I should also point out that ER docs undertook multiple huge multi-center trials to derive decision-making rules to select out patients who needed spinal imaging, in order to limit use of this technology to appropriately risk-stratified patients. There may be a fair question as to how assiduous community ER docs are in following the NEXUS or the Canadian C-spine rules. It's simply incorrect to suggest that the driver in use of this particular scan was failure to adhere to the rules rather than acceptance of the new technology.
There's a similar story regarding the other greatest increase in CT imaging, chest CT scans. During this time frame, CT completely replaced VQ scanning and aortography for PE, TAD, and Aortic trauma. I graduated residency in 2000, and I remember the debates then about whether CT or VQ was better, what quality of scan was needed for good enough images (again, helical scans being relatively new then), and what degree of specialization radiologists needed to interpret a CT pulmonary angiogram. Over time, the balance shifted conclusively towards CT, and now VQ is essentially only performed on patients who cannot take contrast dye. Similarly, aortography used to be the only way to diagnose Thoracic Aortic Dissections, and that's a very invasive screening test for a very uncommon diagnosis. And it's one that docs can most definitely get sued and lose big for missing. So now that better tools are available, we cast wider nets and catch more fish. (I'll also add as an aside that the three dissections I've recently seen on CT were all essentially unsuspected and would have been missed in the VQ era.)

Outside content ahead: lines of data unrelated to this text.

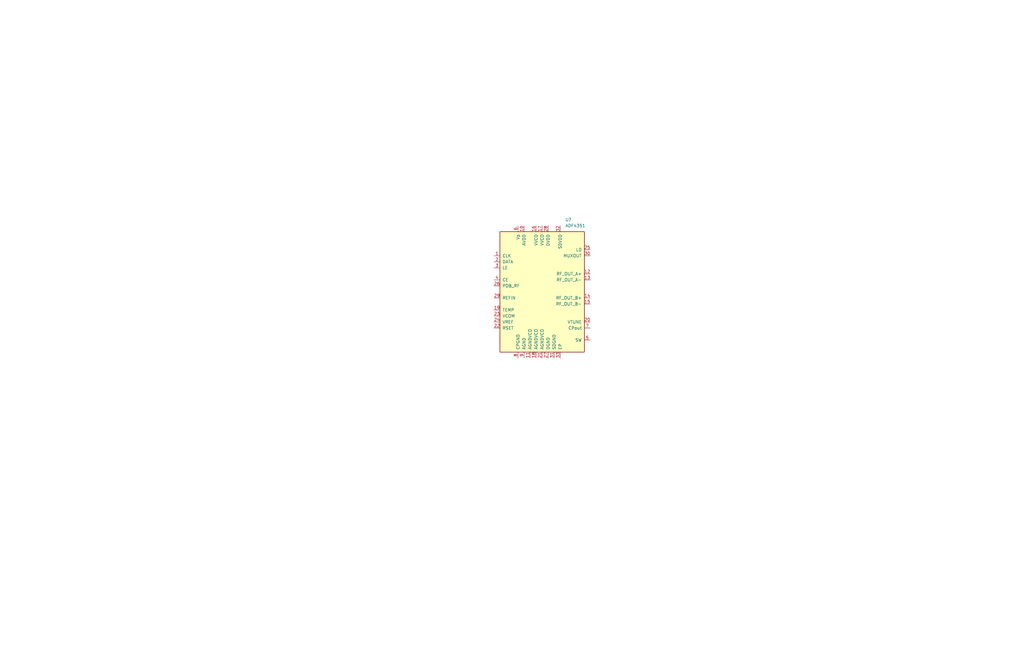
<source format=kicad_sch>
(kicad_sch
	(version 20250114)
	(generator "eeschema")
	(generator_version "9.0")
	(uuid "afb03079-dce4-49ba-80a9-794cb150e1fe")
	(paper "B")
	(title_block
		(title "Coarse VFO")
		(date "2026-01-02")
		(rev "0.0")
		(company "Andy McCann KA3KAF and Doug McCann KA3KAG")
	)
	
	(symbol
		(lib_id "Timer_PLL:ADF4351")
		(at 228.6 123.19 0)
		(unit 1)
		(exclude_from_sim no)
		(in_bom yes)
		(on_board yes)
		(dnp no)
		(fields_autoplaced yes)
		(uuid "2d48898f-9bd2-4c0d-a942-6455cd1e5401")
		(property "Reference" "U8"
			(at 238.3633 92.71 0)
			(effects
				(font
					(size 1.27 1.27)
				)
				(justify left)
			)
		)
		(property "Value" "ADF4351"
			(at 238.3633 95.25 0)
			(effects
				(font
					(size 1.27 1.27)
				)
				(justify left)
			)
		)
		(property "Footprint" "Package_CSP:LFCSP-32-1EP_5x5mm_P0.5mm_EP3.25x3.25mm"
			(at 228.6 123.19 0)
			(effects
				(font
					(size 1.27 1.27)
				)
				(hide yes)
			)
		)
		(property "Datasheet" "https://www.analog.com/media/en/technical-documentation/data-sheets/ADF4351.pdf"
			(at 228.6 123.19 0)
			(effects
				(font
					(size 1.27 1.27)
				)
				(hide yes)
			)
		)
		(property "Description" "35-4400MHz fractional-N PLL, LFCSP-32"
			(at 228.6 123.19 0)
			(effects
				(font
					(size 1.27 1.27)
				)
				(hide yes)
			)
		)
		(pin "14"
			(uuid "275d1aef-b393-41d8-8a82-f3732607380f")
		)
		(pin "7"
			(uuid "86b45fd1-9b38-454b-94ce-42ee64daaa2a")
		)
		(pin "10"
			(uuid "00f997a9-a55a-48be-8316-b4b95074685c")
		)
		(pin "30"
			(uuid "9651ba55-4d2b-45cc-99f6-ffa687edcfac")
		)
		(pin "16"
			(uuid "88e2e8c9-fe00-4ea9-9488-e3d40ee80938")
		)
		(pin "21"
			(uuid "7c93ccea-fb38-4234-9e62-db8ffba23eb6")
		)
		(pin "17"
			(uuid "aacf570a-20d8-44d8-889b-8710b076ca83")
		)
		(pin "15"
			(uuid "d90e193b-25e4-4242-9fda-10e66aff5de9")
		)
		(pin "27"
			(uuid "944a0ea0-e363-422d-9766-45327fb54cd3")
		)
		(pin "24"
			(uuid "70495ad7-e7eb-4012-add2-a169ff115c0d")
		)
		(pin "13"
			(uuid "8a7febc2-a95e-4b18-82a2-26a5a0fbd331")
		)
		(pin "26"
			(uuid "dda80302-d90d-48d6-b9c4-069b312bba2f")
		)
		(pin "32"
			(uuid "eb4aca93-41cc-4eba-8c73-96c1202a180f")
		)
		(pin "33"
			(uuid "3ec9f4f3-2572-4ad2-8f8b-9b90c4be87d7")
		)
		(pin "2"
			(uuid "25b2ca0e-0fb6-478e-824c-5af929e33603")
		)
		(pin "3"
			(uuid "432e5dde-0d2f-4c9d-b4c9-9d7d0de9f19f")
		)
		(pin "8"
			(uuid "46d0acdb-bcb2-4e2c-8131-53f50a964b61")
		)
		(pin "12"
			(uuid "dff4ee9d-ab89-4452-916f-012b5fbf42e2")
		)
		(pin "31"
			(uuid "2f755f40-c81e-477e-ad88-e71b8cf4f5bc")
		)
		(pin "18"
			(uuid "db0dd59e-88f6-45de-9872-3df8e48c1976")
		)
		(pin "20"
			(uuid "f81189cf-30cc-45f7-86b2-840d84ad9a94")
		)
		(pin "11"
			(uuid "ef1b8449-1e58-49c0-98dc-cd1094e35f24")
		)
		(pin "6"
			(uuid "d04b6481-4a3e-4a31-8836-8e3038856fcd")
		)
		(pin "25"
			(uuid "dd98693e-d05d-4bbe-af70-ab778332bb62")
		)
		(pin "29"
			(uuid "84c4739d-9ec4-47b0-a17e-3280e12e3def")
		)
		(pin "22"
			(uuid "ba850400-0d6c-4c5c-ab09-9b1f16b44365")
		)
		(pin "28"
			(uuid "397a7b6b-d6d9-4cbc-9abb-1e2fbd666ead")
		)
		(pin "1"
			(uuid "703e2d41-10ff-4bff-889e-b7bc954fd4fa")
		)
		(pin "23"
			(uuid "81fa2290-5f4a-4674-b2c1-bbfee5f72412")
		)
		(pin "19"
			(uuid "4e32fc30-95bb-49f3-a301-1e8981940914")
		)
		(pin "5"
			(uuid "448c15d5-121f-4a08-a092-1480a7f3a30f")
		)
		(pin "9"
			(uuid "1fb4d218-ada5-428e-a236-2406759de4ce")
		)
		(pin "4"
			(uuid "ff36ed4d-ed21-4a74-9ff1-39e3357753cb")
		)
		(instances
			(project "coarse_vfo"
				(path "/afb03079-dce4-49ba-80a9-794cb150e1fe"
					(reference "U?")
					(unit 1)
				)
			)
			(project "sdr_12p"
				(path "/fe42ca2f-2bb8-4d5a-9e84-807788ed632f/8e9b59d6-8c0d-4684-98b0-c19302bc7c8e"
					(reference "U8")
					(unit 1)
				)
			)
		)
	)
	(sheet_instances
		(path "/"
			(page "1")
		)
	)
	(embedded_fonts no)
)

</source>
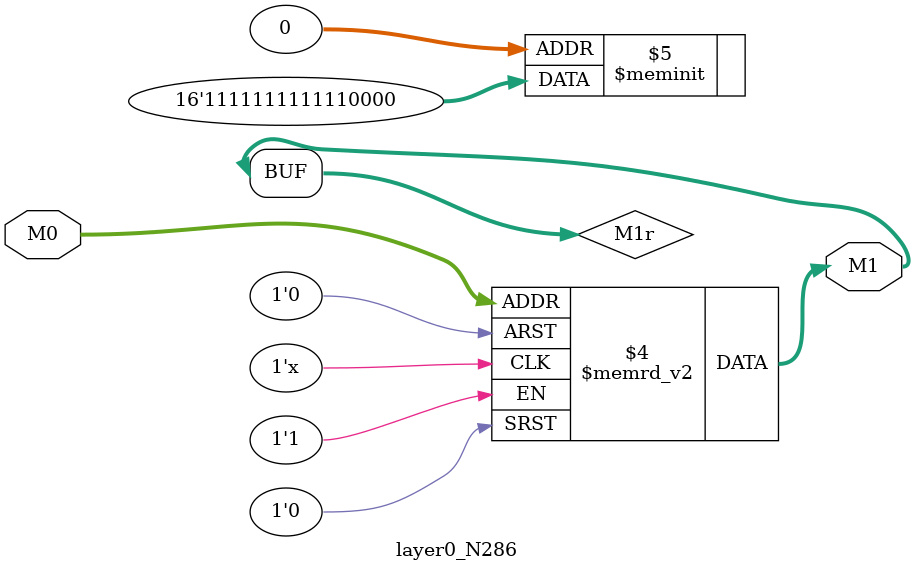
<source format=v>
module layer0_N286 ( input [2:0] M0, output [1:0] M1 );

	(*rom_style = "distributed" *) reg [1:0] M1r;
	assign M1 = M1r;
	always @ (M0) begin
		case (M0)
			3'b000: M1r = 2'b00;
			3'b100: M1r = 2'b11;
			3'b010: M1r = 2'b11;
			3'b110: M1r = 2'b11;
			3'b001: M1r = 2'b00;
			3'b101: M1r = 2'b11;
			3'b011: M1r = 2'b11;
			3'b111: M1r = 2'b11;

		endcase
	end
endmodule

</source>
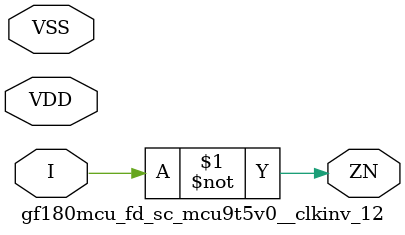
<source format=v>

module gf180mcu_fd_sc_mcu9t5v0__clkinv_12( I, ZN, VDD, VSS );
input I;
inout VDD, VSS;
output ZN;

	not MGM_BG_0( ZN, I );

endmodule

</source>
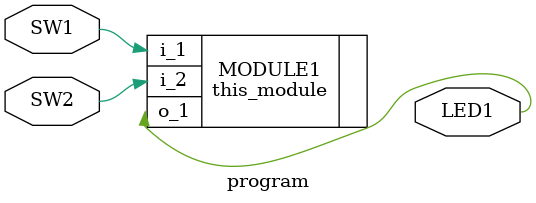
<source format=v>
module program (
    input SW1,
    input SW2,
    output LED1,
);

    this_module MODULE1 (
        .i_1(SW1),
        .i_2(SW2),
        .o_1(LED1),
    );

endmodule
</source>
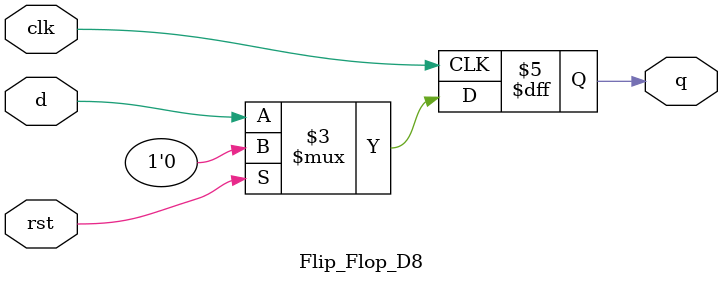
<source format=v>
`timescale 1ns / 1ps
module Flip_Flop_D8(
    input clk,
    input d,
    input rst,
    output reg q
    );

	 always @(posedge clk)
	 if (rst) 
	 q <= 0;
	 else
	 q <= d;


endmodule

</source>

The intimation of Dr Centor's post may not be too far from the truth, I have to admit. I do know docs who shotgun CTs and other tests indiscriminately. I suspect that anyone who works in an ER knows some docs like that. I don't know how to fix that problem within my own practice, let alone across the health care industry, and I don't think that it's possible: it's a personality type. Some docs are hasty, some are ignorant, and some are just really anxious. These high-utilizers will always be with us, whether it's in ordering too many tests or admitting too many patients, or needing too many consults. And we all should be mindful of the need to be selective in ordering studies with ionizing radiation. It is, however, wrong and quite unfair of Dr Bob to smear an entire specialty with the broad brush of "they order too many scans" and "they need to learn the natural history of disease" from the fairly limited bit of data in front of us.
I suspect a flood of irritated ER docs will be letting him know the same thing in his comments.